### Given information:

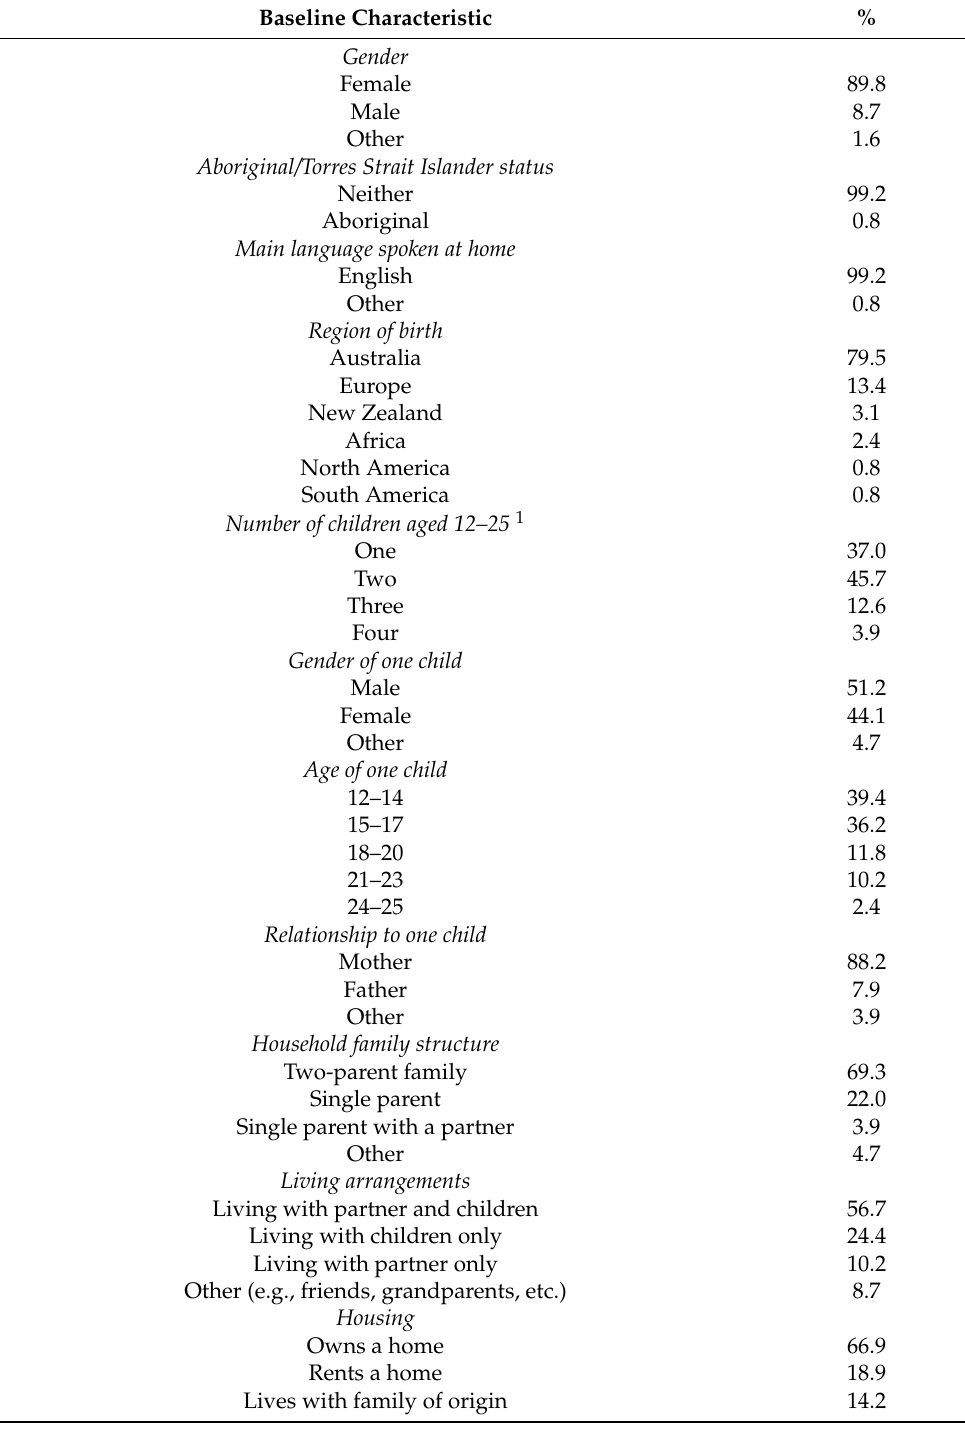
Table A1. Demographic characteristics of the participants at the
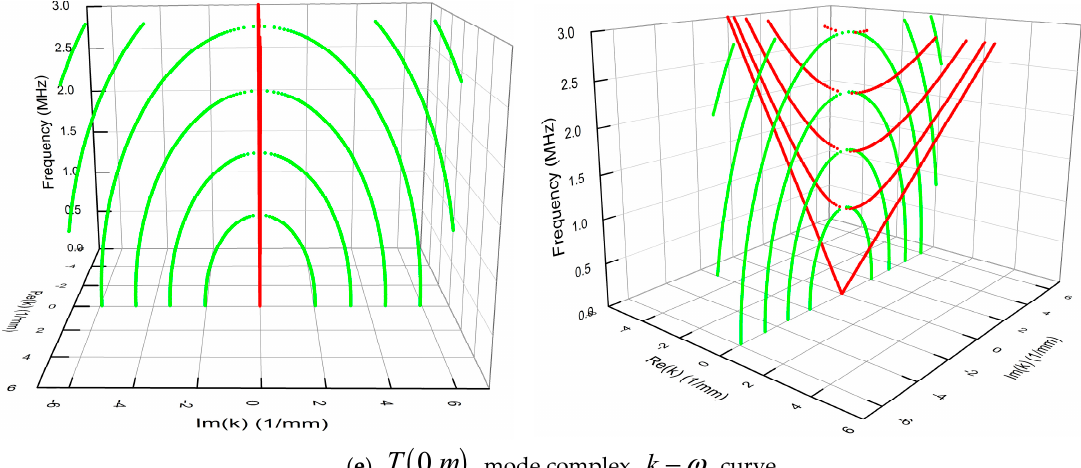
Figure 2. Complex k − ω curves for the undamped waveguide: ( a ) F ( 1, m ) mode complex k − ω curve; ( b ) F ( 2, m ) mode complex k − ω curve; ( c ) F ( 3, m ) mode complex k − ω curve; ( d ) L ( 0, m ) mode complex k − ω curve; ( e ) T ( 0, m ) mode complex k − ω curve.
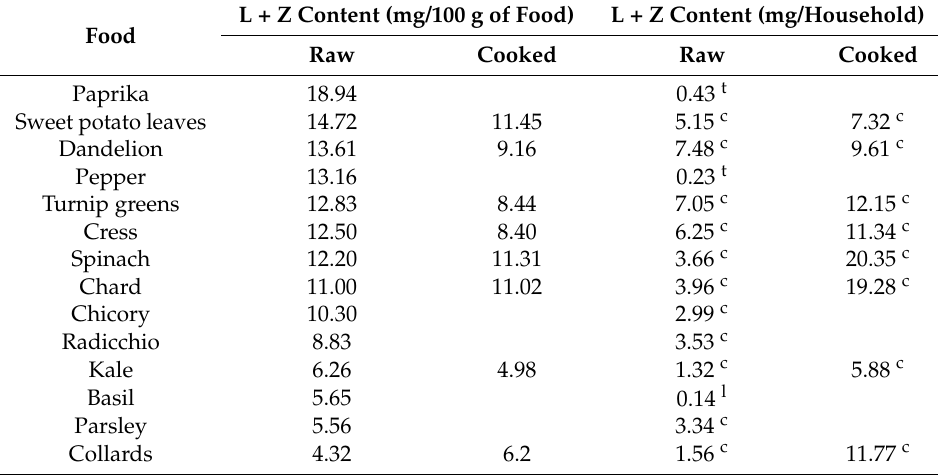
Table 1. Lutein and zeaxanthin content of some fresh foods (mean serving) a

### Work request:
Repeat the line that contains "Figure 2. Complex" and each line after it, through the last line of the listing, exactly and alone; pictures stay out of the repeat.

### Solution below:
Figure 2. Complex k − ω curves for the undamped waveguide: ( a ) F ( 1, m ) mode complex k − ω curve; ( b ) F ( 2, m ) mode complex k − ω curve; ( c ) F ( 3, m ) mode complex k − ω curve; ( d ) L ( 0, m ) mode complex k − ω curve; ( e ) T ( 0, m ) mode complex k − ω curve.
Table 1. Lutein and zeaxanthin content of some fresh foods (mean serving) a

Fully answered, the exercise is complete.